Oscar Perry Abello, Senior Economic Justice Correspondent, Next City

Oscar Perry Abello covers policies, programs and businesses that seek to address historical disparities in access to jobs, capital and space for economic use in cities. He previously served as Next City’s editor from 2018-2019, and was a Next City Equitable Cities Fellow from 2015- 2016. Since 2011, Abello has covered community development finance, community banking, impact investing, equitable and inclusive economies, affordable housing, fair housing and more. He holds a bachelor’s in economics from Villanova University.  


Stacia West is an Assistant Professor at the University of Tennessee College of Social Work

Stacia Martin-West is an Assistant Professor at the University of Tennessee College of Social Work. She is the co-PI of the Stockton Economic Empowerment Demonstration, the first modern city-led guaranteed income experiment in the US. Her research focuses on universal basic income, unconditional cash transfers, women’s poverty and wealth inequality, and the affordable housing crisis. She recently completed the first evaluation of unconditional cash transfers in the context of environmental and economic disaster.

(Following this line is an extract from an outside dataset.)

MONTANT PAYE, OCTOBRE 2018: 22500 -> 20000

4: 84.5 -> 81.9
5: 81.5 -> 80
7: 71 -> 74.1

Amy Castro, PhD, MSW is an Associate Professor at the University of Pennsylvania in the School of Social Policy & Practice and is the Co-Founder and faculty director of the Center for Guaranteed Income Research
Amy Castro, PhD, MSW is an Associate Professor at the University of Pennsylvania in the School of Social Policy & Practice and is the Co-Founder and faculty director of the Center for Guaranteed Income Research. Her work explores economic mobility, guaranteed income, innovation, and disparities in housing and lending. She served as the Co-PI of the Stockton Economic Empowerment Demonstration under former Mayor Michael Tubbs which, lead to a proliferation of experimentation with unconditional cash across the U.S.  Dr. Castro is the Co-PI of 30 applied cash-transfer studies housed at CGIR where she currently advises more than 20 Mayoral teams, state, and county legislators on unconditional cash research. Her work on guaranteed income has been funded by the Robert Wood Johnson Foundation, the Hilton Foundation, the Monarch Foundation, the City of Los Angeles, LA County, the City of Newark, the Yellow Chair Foundation, the City of Oakland, the Social Impact Fund, and the Economic Security Project. Dr. Castro’s research is featured often in the popular press including the NY Times, the Washington Post, the Atlantic, the New Yorker, the Nation, the Economist, the LA Times, CNN, NBC, PBS, and National Public Radio.

Dr. Castro is also known for her work on women and risky lending during the foreclosure crisis. She was awarded the GADE research award, the Society for Social Work and Research Outstanding Dissertation Award, and the Nina Fortin Award for her work on the gender and racial contours of predatory lending. She was the 2017 recipient of the SP2 teaching award, was a Distinguished Visiting Professor at Penn’s School of Nursing (AY 19/20), is an affiliated faculty member of the Alice Paul Center and Gender, Sexuality, and Women’s Studies, and is a member of the LGBTQ faculty working group.  Prior to her time at Penn, she spent more than a decade working with non-profits and community-based agencies in Philadelphia and New York City. Her research has been published by Social Service Review, The Gerontologist, Social Science & Medicine, Social Work, The American Journal of Public Health and JPAM. She earned a PhD in Social Welfare and a Master of Philosophy from the City University of New York, a Master of Social Work from the University of Pennsylvania, and a Bachelor of Social Work from Cairn University.